--- Task statement ---
Look in the material below for the line with "right eye: (185, 148)" and the line with "left back paw: (251, 290)", then set down exactly those two lines and all lines between, nothing more.

--- Record extracts ---
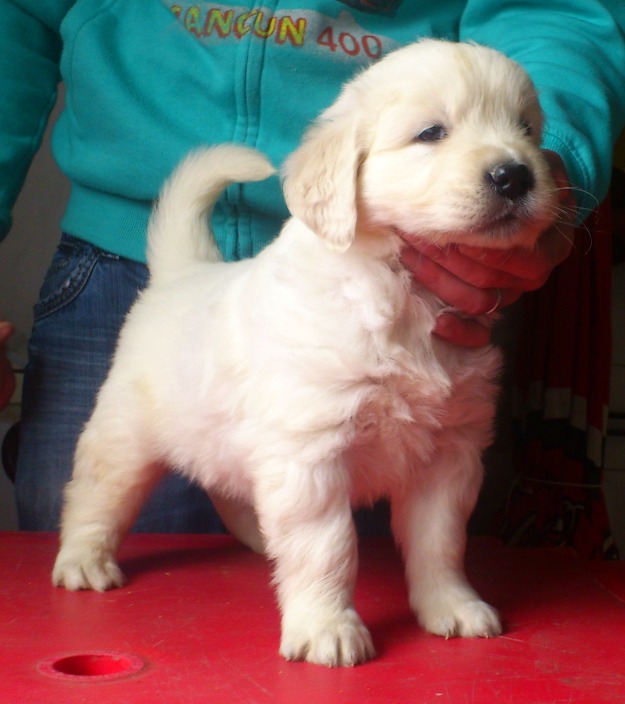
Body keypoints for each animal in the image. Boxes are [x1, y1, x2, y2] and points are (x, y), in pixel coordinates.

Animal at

---

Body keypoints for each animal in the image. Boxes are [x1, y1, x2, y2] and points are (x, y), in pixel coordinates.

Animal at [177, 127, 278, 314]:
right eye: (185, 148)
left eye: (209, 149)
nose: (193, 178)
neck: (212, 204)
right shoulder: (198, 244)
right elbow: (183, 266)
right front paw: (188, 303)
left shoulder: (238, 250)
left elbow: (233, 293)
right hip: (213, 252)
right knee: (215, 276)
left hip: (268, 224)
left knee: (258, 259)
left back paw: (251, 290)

--- Response below ---
right eye: (185, 148)
left eye: (209, 149)
nose: (193, 178)
neck: (212, 204)
right shoulder: (198, 244)
right elbow: (183, 266)
right front paw: (188, 303)
left shoulder: (238, 250)
left elbow: (233, 293)
right hip: (213, 252)
right knee: (215, 276)
left hip: (268, 224)
left knee: (258, 259)
left back paw: (251, 290)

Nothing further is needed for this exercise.